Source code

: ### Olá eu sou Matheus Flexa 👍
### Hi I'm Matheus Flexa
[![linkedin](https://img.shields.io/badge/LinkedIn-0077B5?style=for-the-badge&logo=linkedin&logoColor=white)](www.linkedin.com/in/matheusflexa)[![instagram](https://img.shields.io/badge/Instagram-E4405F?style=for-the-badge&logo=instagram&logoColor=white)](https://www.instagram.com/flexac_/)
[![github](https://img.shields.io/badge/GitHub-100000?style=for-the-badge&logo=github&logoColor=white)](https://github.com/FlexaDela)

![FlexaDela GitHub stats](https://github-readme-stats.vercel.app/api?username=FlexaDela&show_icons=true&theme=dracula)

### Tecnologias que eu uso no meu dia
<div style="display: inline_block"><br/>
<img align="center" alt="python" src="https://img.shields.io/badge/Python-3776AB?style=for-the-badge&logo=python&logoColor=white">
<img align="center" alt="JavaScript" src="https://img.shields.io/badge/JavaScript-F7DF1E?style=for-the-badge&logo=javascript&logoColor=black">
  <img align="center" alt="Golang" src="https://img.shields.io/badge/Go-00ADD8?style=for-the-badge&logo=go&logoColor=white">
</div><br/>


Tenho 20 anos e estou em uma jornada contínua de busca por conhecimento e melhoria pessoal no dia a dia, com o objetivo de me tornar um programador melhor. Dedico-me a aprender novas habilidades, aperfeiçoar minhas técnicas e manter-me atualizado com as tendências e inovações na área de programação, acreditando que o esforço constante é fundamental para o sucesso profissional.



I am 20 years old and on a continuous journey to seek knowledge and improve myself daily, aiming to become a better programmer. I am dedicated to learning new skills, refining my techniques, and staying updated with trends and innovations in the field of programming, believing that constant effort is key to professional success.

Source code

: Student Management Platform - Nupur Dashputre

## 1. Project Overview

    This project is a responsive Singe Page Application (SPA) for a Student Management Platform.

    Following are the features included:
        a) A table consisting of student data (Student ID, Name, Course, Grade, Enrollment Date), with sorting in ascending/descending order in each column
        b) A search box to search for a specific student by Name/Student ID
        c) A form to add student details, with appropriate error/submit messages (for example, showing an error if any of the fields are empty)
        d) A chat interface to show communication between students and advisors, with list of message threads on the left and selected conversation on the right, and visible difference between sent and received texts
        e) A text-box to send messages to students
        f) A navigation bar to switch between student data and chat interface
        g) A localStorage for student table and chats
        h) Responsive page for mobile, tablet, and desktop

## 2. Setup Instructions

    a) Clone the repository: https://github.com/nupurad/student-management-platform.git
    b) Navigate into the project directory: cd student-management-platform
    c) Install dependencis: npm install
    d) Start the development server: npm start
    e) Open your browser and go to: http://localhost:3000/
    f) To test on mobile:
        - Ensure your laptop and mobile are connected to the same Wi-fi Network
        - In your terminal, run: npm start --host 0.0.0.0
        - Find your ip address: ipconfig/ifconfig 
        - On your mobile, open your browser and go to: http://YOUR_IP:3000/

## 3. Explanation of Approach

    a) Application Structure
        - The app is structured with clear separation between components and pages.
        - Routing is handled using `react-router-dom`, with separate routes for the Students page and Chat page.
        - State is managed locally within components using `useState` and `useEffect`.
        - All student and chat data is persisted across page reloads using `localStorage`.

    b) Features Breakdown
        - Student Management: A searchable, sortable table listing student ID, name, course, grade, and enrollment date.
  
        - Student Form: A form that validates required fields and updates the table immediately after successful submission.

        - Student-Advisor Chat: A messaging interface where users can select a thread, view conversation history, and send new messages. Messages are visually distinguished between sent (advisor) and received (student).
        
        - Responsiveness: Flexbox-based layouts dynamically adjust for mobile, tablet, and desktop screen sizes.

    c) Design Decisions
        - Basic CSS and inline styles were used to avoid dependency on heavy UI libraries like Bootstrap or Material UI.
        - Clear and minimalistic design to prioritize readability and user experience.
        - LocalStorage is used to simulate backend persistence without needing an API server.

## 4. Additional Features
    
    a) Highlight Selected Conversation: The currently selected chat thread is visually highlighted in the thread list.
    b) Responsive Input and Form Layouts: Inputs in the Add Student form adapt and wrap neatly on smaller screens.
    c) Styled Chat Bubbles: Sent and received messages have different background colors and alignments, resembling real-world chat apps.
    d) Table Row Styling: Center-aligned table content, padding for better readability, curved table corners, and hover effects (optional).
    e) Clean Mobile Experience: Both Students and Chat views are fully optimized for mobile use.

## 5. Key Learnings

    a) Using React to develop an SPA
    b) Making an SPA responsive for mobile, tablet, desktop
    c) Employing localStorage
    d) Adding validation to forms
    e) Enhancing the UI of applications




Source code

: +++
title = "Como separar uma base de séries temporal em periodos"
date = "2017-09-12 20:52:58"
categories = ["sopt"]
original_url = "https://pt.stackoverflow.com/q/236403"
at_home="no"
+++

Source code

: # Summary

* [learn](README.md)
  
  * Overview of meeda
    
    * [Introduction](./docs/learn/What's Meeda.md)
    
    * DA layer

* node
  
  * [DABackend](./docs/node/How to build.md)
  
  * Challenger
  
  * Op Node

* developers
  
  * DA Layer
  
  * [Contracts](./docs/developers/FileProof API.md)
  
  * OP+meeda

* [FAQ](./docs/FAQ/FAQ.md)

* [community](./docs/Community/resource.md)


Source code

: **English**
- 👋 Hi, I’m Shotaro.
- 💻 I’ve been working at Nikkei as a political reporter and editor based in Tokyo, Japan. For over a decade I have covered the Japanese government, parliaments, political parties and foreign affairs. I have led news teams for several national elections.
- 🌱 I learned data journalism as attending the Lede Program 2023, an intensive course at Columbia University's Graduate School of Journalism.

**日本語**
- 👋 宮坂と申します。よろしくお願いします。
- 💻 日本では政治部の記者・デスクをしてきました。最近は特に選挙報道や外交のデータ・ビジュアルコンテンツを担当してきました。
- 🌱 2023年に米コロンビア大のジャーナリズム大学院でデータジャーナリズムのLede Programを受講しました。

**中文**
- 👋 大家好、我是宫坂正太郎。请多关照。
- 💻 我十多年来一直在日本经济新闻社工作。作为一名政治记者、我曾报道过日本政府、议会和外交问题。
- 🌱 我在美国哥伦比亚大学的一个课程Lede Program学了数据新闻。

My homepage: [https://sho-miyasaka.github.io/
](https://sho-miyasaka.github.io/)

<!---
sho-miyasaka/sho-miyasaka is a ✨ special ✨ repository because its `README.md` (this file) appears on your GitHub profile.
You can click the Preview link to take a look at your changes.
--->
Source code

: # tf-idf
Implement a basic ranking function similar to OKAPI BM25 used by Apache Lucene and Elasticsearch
::::::::::
--- ACTIVITY ---
Repeat the data exactly, with every line included.

--- EXERCISE ANSWER ---
Source code

: ### Olá eu sou Matheus Flexa 👍
### Hi I'm Matheus Flexa
[![linkedin](https://img.shields.io/badge/LinkedIn-0077B5?style=for-the-badge&logo=linkedin&logoColor=white)](www.linkedin.com/in/matheusflexa)[![instagram](https://img.shields.io/badge/Instagram-E4405F?style=for-the-badge&logo=instagram&logoColor=white)](https://www.instagram.com/flexac_/)
[![github](https://img.shields.io/badge/GitHub-100000?style=for-the-badge&logo=github&logoColor=white)](https://github.com/FlexaDela)

![FlexaDela GitHub stats](https://github-readme-stats.vercel.app/api?username=FlexaDela&show_icons=true&theme=dracula)

### Tecnologias que eu uso no meu dia
<div style="display: inline_block"><br/>
<img align="center" alt="python" src="https://img.shields.io/badge/Python-3776AB?style=for-the-badge&logo=python&logoColor=white">
<img align="center" alt="JavaScript" src="https://img.shields.io/badge/JavaScript-F7DF1E?style=for-the-badge&logo=javascript&logoColor=black">
  <img align="center" alt="Golang" src="https://img.shields.io/badge/Go-00ADD8?style=for-the-badge&logo=go&logoColor=white">
</div><br/>


Tenho 20 anos e estou em uma jornada contínua de busca por conhecimento e melhoria pessoal no dia a dia, com o objetivo de me tornar um programador melhor. Dedico-me a aprender novas habilidades, aperfeiçoar minhas técnicas e manter-me atualizado com as tendências e inovações na área de programação, acreditando que o esforço constante é fundamental para o sucesso profissional.



I am 20 years old and on a continuous journey to seek knowledge and improve myself daily, aiming to become a better programmer. I am dedicated to learning new skills, refining my techniques, and staying updated with trends and innovations in the field of programming, believing that constant effort is key to professional success.

Source code

: Student Management Platform - Nupur Dashputre

## 1. Project Overview

    This project is a responsive Singe Page Application (SPA) for a Student Management Platform.

    Following are the features included:
        a) A table consisting of student data (Student ID, Name, Course, Grade, Enrollment Date), with sorting in ascending/descending order in each column
        b) A search box to search for a specific student by Name/Student ID
        c) A form to add student details, with appropriate error/submit messages (for example, showing an error if any of the fields are empty)
        d) A chat interface to show communication between students and advisors, with list of message threads on the left and selected conversation on the right, and visible difference between sent and received texts
        e) A text-box to send messages to students
        f) A navigation bar to switch between student data and chat interface
        g) A localStorage for student table and chats
        h) Responsive page for mobile, tablet, and desktop

## 2. Setup Instructions

    a) Clone the repository: https://github.com/nupurad/student-management-platform.git
    b) Navigate into the project directory: cd student-management-platform
    c) Install dependencis: npm install
    d) Start the development server: npm start
    e) Open your browser and go to: http://localhost:3000/
    f) To test on mobile:
        - Ensure your laptop and mobile are connected to the same Wi-fi Network
        - In your terminal, run: npm start --host 0.0.0.0
        - Find your ip address: ipconfig/ifconfig 
        - On your mobile, open your browser and go to: http://YOUR_IP:3000/

## 3. Explanation of Approach

    a) Application Structure
        - The app is structured with clear separation between components and pages.
        - Routing is handled using `react-router-dom`, with separate routes for the Students page and Chat page.
        - State is managed locally within components using `useState` and `useEffect`.
        - All student and chat data is persisted across page reloads using `localStorage`.

    b) Features Breakdown
        - Student Management: A searchable, sortable table listing student ID, name, course, grade, and enrollment date.
  
        - Student Form: A form that validates required fields and updates the table immediately after successful submission.

        - Student-Advisor Chat: A messaging interface where users can select a thread, view conversation history, and send new messages. Messages are visually distinguished between sent (advisor) and received (student).
        
        - Responsiveness: Flexbox-based layouts dynamically adjust for mobile, tablet, and desktop screen sizes.

    c) Design Decisions
        - Basic CSS and inline styles were used to avoid dependency on heavy UI libraries like Bootstrap or Material UI.
        - Clear and minimalistic design to prioritize readability and user experience.
        - LocalStorage is used to simulate backend persistence without needing an API server.

## 4. Additional Features
    
    a) Highlight Selected Conversation: The currently selected chat thread is visually highlighted in the thread list.
    b) Responsive Input and Form Layouts: Inputs in the Add Student form adapt and wrap neatly on smaller screens.
    c) Styled Chat Bubbles: Sent and received messages have different background colors and alignments, resembling real-world chat apps.
    d) Table Row Styling: Center-aligned table content, padding for better readability, curved table corners, and hover effects (optional).
    e) Clean Mobile Experience: Both Students and Chat views are fully optimized for mobile use.

## 5. Key Learnings

    a) Using React to develop an SPA
    b) Making an SPA responsive for mobile, tablet, desktop
    c) Employing localStorage
    d) Adding validation to forms
    e) Enhancing the UI of applications




Source code

: +++
title = "Como separar uma base de séries temporal em periodos"
date = "2017-09-12 20:52:58"
categories = ["sopt"]
original_url = "https://pt.stackoverflow.com/q/236403"
at_home="no"
+++

Source code

: # Summary

* [learn](README.md)
  
  * Overview of meeda
    
    * [Introduction](./docs/learn/What's Meeda.md)
    
    * DA layer

* node
  
  * [DABackend](./docs/node/How to build.md)
  
  * Challenger
  
  * Op Node

* developers
  
  * DA Layer
  
  * [Contracts](./docs/developers/FileProof API.md)
  
  * OP+meeda

* [FAQ](./docs/FAQ/FAQ.md)

* [community](./docs/Community/resource.md)


Source code

: **English**
- 👋 Hi, I’m Shotaro.
- 💻 I’ve been working at Nikkei as a political reporter and editor based in Tokyo, Japan. For over a decade I have covered the Japanese government, parliaments, political parties and foreign affairs. I have led news teams for several national elections.
- 🌱 I learned data journalism as attending the Lede Program 2023, an intensive course at Columbia University's Graduate School of Journalism.

**日本語**
- 👋 宮坂と申します。よろしくお願いします。
- 💻 日本では政治部の記者・デスクをしてきました。最近は特に選挙報道や外交のデータ・ビジュアルコンテンツを担当してきました。
- 🌱 2023年に米コロンビア大のジャーナリズム大学院でデータジャーナリズムのLede Programを受講しました。

**中文**
- 👋 大家好、我是宫坂正太郎。请多关照。
- 💻 我十多年来一直在日本经济新闻社工作。作为一名政治记者、我曾报道过日本政府、议会和外交问题。
- 🌱 我在美国哥伦比亚大学的一个课程Lede Program学了数据新闻。

My homepage: [https://sho-miyasaka.github.io/
](https://sho-miyasaka.github.io/)

<!---
sho-miyasaka/sho-miyasaka is a ✨ special ✨ repository because its `README.md` (this file) appears on your GitHub profile.
You can click the Preview link to take a look at your changes.
--->
Source code

: # tf-idf
Implement a basic ranking function similar to OKAPI BM25 used by Apache Lucene and Elasticsearch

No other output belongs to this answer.